For both action and stop_crit commands, if a string is passed, it will be called if a method by that name can be found in the object.

$state is passed into each of the child method calls. This is convenient for things like pushing interesting elements onto a list, or updating a counter. It must be a scalar, but can be a reference.

Passing a true value as $bf_traversal tells walk() to explore the tree breadth-first rather than depth-first. passing a false (but defined) value forces depth-first.
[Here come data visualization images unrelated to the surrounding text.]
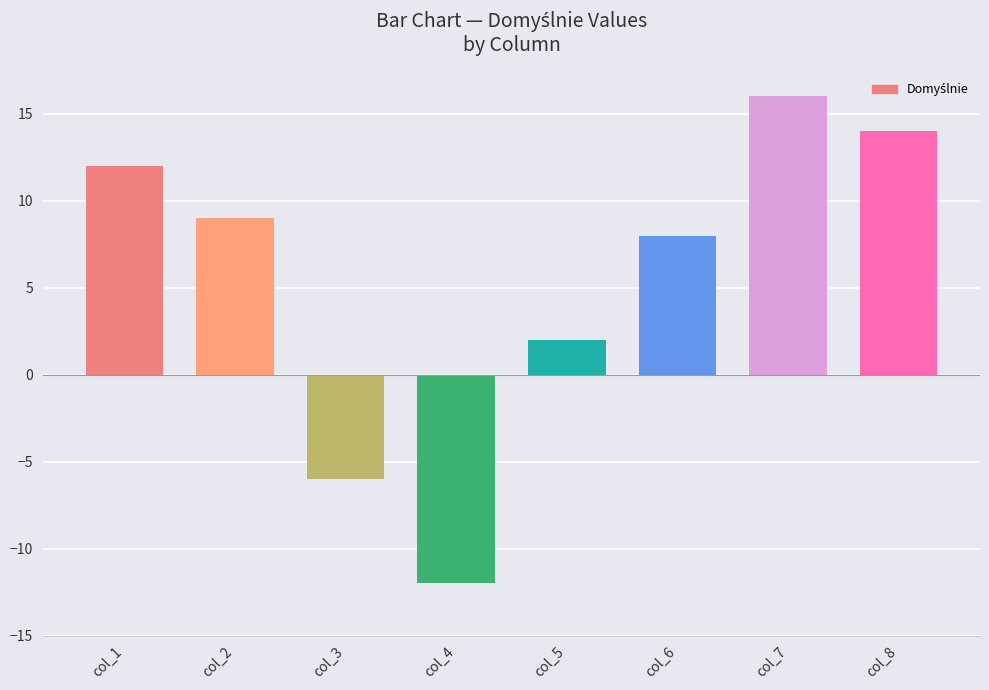

What is the change in value from col_4 to col_5?

+14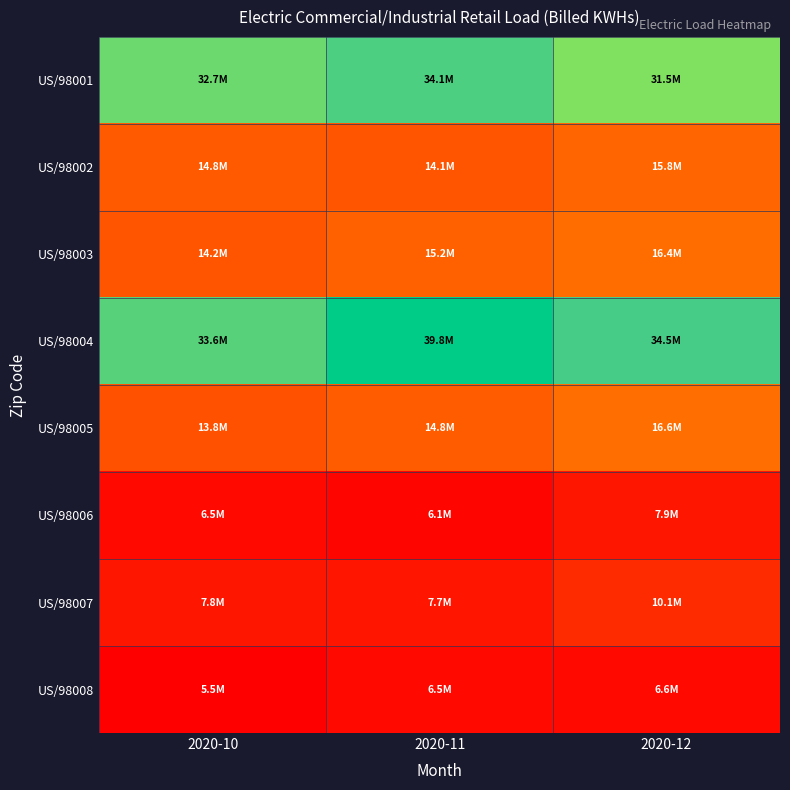

Which has a higher value, 2020-10 or 2020-12?

2020-10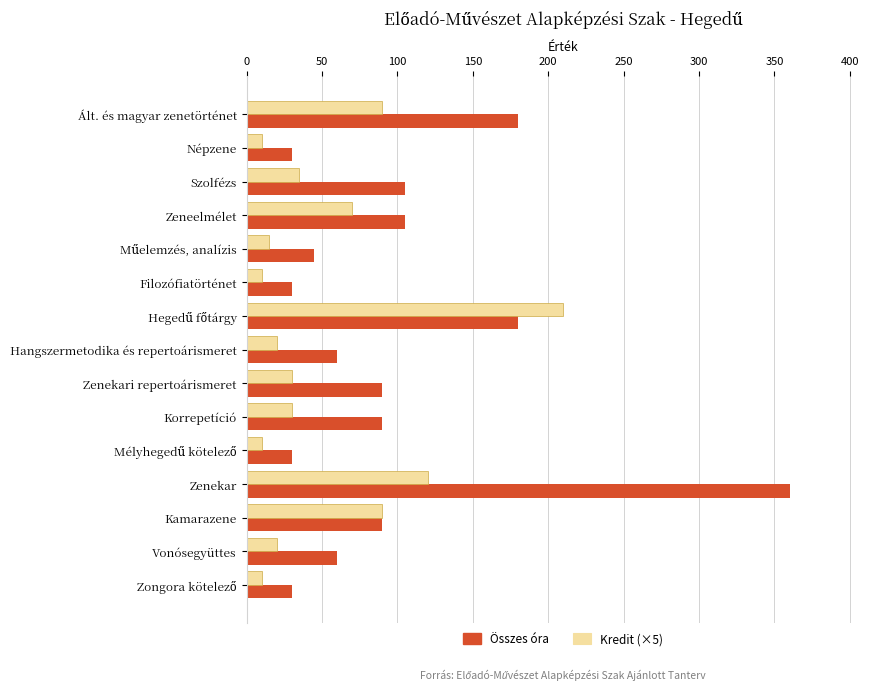

What is the maximum value shown in the chart?

360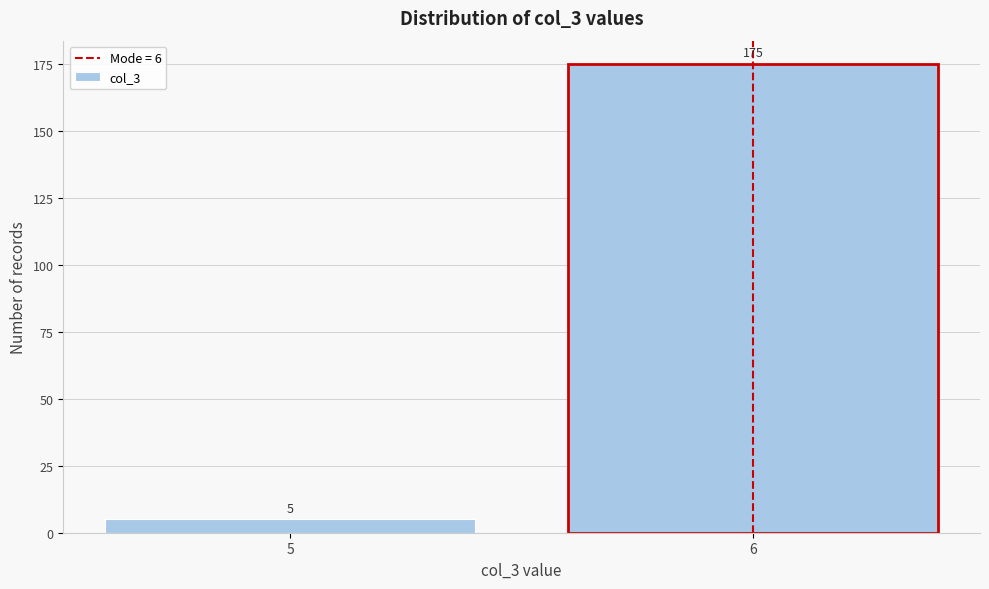

Reading left to right, extract all data points from this chart.

5=5	6=175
Undefined values default to the value of $Lingua::Treebank::Const::BF_TRAVERSAL, which is undef (false) -- and thus depth-first by default.

  # find out how many children each NP has, but don't count anything
  # inside an EDITED node
  my $action = sub {
      my ($self, $state) = @_;
      return unless $self->tag() eq 'NP';

      # just print it
      print scalar @{$self->children}, "\n";

      # or store it in the state variable
      push @{$state}, scalar @{$self->children()};
    };

  my $stop_crit = sub {$_[0]->tag() eq 'EDITED'};

  $tree->walk( $action, $stop_crit, \@counts );

  use List::Util 'sum';
  print "there were ", sum (@counts),
        " total children of NP nodes\n";

Class variables

$Lingua::Treebank::Const::BF_TRAVERSAL

Defaults to undefined. If true, changes the default behavior of the walk() method to be breadth-first rather than depth-first.
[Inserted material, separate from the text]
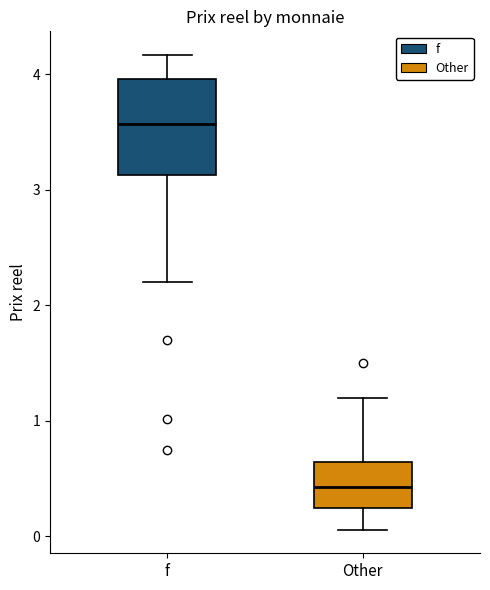

Where does the median line of the box for f sit on the y-axis? The values are not printed on the chart, so give them approximately, as read against the axis.

3.6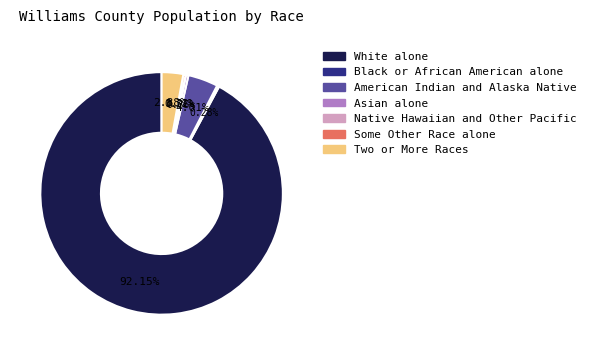

To the nearest percent, what is the difference between the Asian alone and American Indian and Alaska Native slice percentages?

4%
$Lingua::Treebank::STRINGIFY

Changes the default stringification of the objects. Can be set to any of the following three values:

as_penn_text

default value.

e.g.

  (S
    (NP
      (NNP Joe)
    )
    (VP
      (VB likes)
      (NP
        (NNP Bach)
      )
    )
    (. .)
  )
words

e.g.

  Joe likes Bach .
preterm_tags

e.g.,

  NNP VB NNP .

To Do

check that destroy doesn't leak (undo parent links?)

dump as latex tree

read in other treebank formats (latex trees?)

EXPORT

None by default.

HISTORY

0.01

Original version; created by h2xs 1.22 with options

  -CAX
        Lingua::Treebank::Const
0.02
Improved comparison code by caching numerify results.

Should give minor speed improvements for data that works with the same tree over more than one operation. Little if any degradation (tiny increase in size) for those who only use each tree once.

Improved documentation.

Now lists all instance methods. Instance method documentation also organized better -- now falls into categories.

0.03
new interface variable

added $VERBOSE variable for suppressing non-fatal errors.

improved parsing

now copes with examples like (e.g.):

  ((FRAG (FOO bar))

critically, earlier versions failed when the tag was empty and not followed by whitespace

0.08
added new methods
select_ancestors
select_children
is_empty_root
walk
new interface variable

added $BF_TRAVERSAL for changing walk() method defaults

0.09
added new methods

TODO: document these, add test cases, update version number

edges

now with new ignore feature!

shared_edges
list_constituents
0.16

Version number jump to keep up with Lingua::Treebank

SEE ALSO

Documentation for Penn treebank http://www.cis.upenn.edu/~treebank/.

AUTHOR

Jeremy Gillmor Kahn, <kahn@cpan.org>

COPYRIGHT AND LICENSE

Copyright 2003 by Jeremy Gillmor Kahn

This library is free software; you can redistribute it and/or modify it under the same terms as Perl itself.